Comecei a evitar ficar sozinha. Avisei os amigos próximos para que me ajudassem a identificar alguém suspeito e comecei a ficar atenta à todos que me olhavam ou se aproximavam de mim. Uma angustia imensa.
Em uma segunda-feira, um amigo próximo que me fazia companhia na maioria das aulas, recebeu um bilhete em sua mochila: “ é melhor se afastar dela”. Em meu carro, fui alertada no dia seguinte “ Ele já foi avisado.”. Fui então até a Policia fazer o B.O, que tanto havia evitado. Sem suspeito, o B.O foi apenas um recurso burocrático à ser cumprido.
Comuniquei o caso, então, à professora que ministra a matéria durante a qual foram deixados os bilhetes na minha mochila, e na mochila de meu amigo. Bastante preocupada, me propôs que representantes dos docentes passassem em sala comunicando que o Departamento estava ciente do assunto. Acordamos que faríamos o necessário para que esse aviso ocorresse o mais breve possível, mas na mesma semana deu-se inicio à greve de professores e funcionários, que se estenderia ate o meio do mês de Setembro.

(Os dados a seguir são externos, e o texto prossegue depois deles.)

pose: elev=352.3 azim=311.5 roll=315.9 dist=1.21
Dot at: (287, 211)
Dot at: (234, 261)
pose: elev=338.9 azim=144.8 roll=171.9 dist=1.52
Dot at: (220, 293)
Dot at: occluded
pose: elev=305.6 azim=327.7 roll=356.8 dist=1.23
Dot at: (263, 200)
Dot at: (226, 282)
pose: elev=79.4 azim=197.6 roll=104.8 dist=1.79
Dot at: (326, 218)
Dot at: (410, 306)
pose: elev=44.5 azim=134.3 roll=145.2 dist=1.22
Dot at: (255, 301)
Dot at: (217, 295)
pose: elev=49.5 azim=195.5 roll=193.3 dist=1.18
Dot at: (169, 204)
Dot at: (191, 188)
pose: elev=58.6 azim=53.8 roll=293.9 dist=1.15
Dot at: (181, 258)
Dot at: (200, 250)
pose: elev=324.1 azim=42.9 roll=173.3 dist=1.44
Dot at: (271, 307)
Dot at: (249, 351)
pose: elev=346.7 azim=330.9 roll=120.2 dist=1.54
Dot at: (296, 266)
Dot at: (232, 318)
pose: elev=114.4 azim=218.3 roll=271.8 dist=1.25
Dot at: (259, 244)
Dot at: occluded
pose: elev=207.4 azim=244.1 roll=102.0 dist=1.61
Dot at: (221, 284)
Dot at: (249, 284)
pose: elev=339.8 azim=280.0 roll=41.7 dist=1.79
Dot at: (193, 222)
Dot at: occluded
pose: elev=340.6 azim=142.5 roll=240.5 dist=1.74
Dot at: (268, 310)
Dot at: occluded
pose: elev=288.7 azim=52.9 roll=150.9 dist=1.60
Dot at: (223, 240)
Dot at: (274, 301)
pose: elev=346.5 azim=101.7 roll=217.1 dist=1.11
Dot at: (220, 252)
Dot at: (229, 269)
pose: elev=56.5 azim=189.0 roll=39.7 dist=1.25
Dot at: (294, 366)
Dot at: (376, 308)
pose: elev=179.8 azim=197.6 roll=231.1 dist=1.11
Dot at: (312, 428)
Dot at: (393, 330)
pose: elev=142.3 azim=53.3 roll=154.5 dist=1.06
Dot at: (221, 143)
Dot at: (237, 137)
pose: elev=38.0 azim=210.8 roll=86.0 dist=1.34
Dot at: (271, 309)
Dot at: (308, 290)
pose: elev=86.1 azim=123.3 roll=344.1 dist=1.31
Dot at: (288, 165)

Com a greve, me mantive afastada do prédio da Historia e Geografia até dia 8 de Agosto (segunda-feira), quando combinei de encontrar com dois colegas no prédio, para conversarmos sobre um trabalho que deveria ser entregue quando as aulas fossem retomadas. Marcamos as 16h00. Cheguei 15 minutos antes, encostei o carro no estacionamento e, ao notar que meus colegas ainda não haviam chegado, decidi ir até a Faculdade de Arquitetura (FAU), para comprar um caderno. Sem descer do carro, segui até o estacionamento da FAU, onde estacionei o carro e desci. Caminhei até a entrada da faculdade, quando lembrei que havia esquecido o celular no carro. Voltei para buscar.
Abri a porta do carro e comecei a procurar o celular nos bancos da frente. Nesse momento fui surpreendida com um homem que veio pelas minhas costas me segurando pelo pescoço e forçando a entrada no carro. Sem que me deixasse ver seu rosto, porque me segurava com força e violência pela nuca, falou meu nome e em seguida “eu te avisei”, repetidamente. Ele me imobilizou e se deitou em cima de mim. Quando tentou abrir minha calça, consegui acionar a buzina do carro com meu joelho, alta e continuamente. O sujeito assustado bateu meu rosto com força na porta do passageiro, e fugiu correndo do carro, me impedindo de virar para tentar identifica-lo, uma vez que me recuperava da pancada.
Foi feito um novo B.O, e exame de corpo de delito.
Há pouco mais de uma semana as aulas foram retomadas e retornei ao prédio.
Por não ter como identificar o agressor, convivo diariamente com o medo e a desconfiança de qualquer olhar mais demorado. Não ando mais sozinha. Não fico mais em paz, em qualquer lugar da universidade Não me concentro, mal consigo assistir às aulas com o mínimo de atenção.
Torno público esse caso, apesar de estar profundamente constrangida, com alguns objetivos:
- Tentar prezar minimamente pela minha segurança, uma vez que a divulgação é um dos poucos recursos que me restam, e a publicização gera atenção das pessoas que transitam pelo prédio.
- Chamar a atenção para um problema sério dentro de nossa sociedade, e por conseqüência vivenciado constantemente dentro da universidade: os diversos tipos de assédios, violência e constrangimentos que as mulheres passam, pelo fato de sermos mulheres, em qualquer ambiente. Meu caso está longe de ser o único. O ambiente acadêmico, com todos seus privilégios, não está livre de casos como esses, e talvez seja a hora das pessoas abandonarem a crença de que os “problemas” de segurança da Universidade são trazidos por pessoas externas à esse meio.
- Atentar para o fato de que a USP é cenário de diversos casos de abusos, assédios e estupros, e os episódios são abafados ou ignorados. São considerados como casos a serem superados, acabando por ficar muitas vezes sem solução. Nesses casos (como é o meu), fica a cargo da vitima fazer sua própria segurança e buscar qualquer tipo de estratégia para que a situação seja solucionada. Se depender do descaso da universidade com a segurança das mulheres no campus, o numero de casos tende apenas a aumentar gerando novas vitimas, novos constrangimentos, novos medos.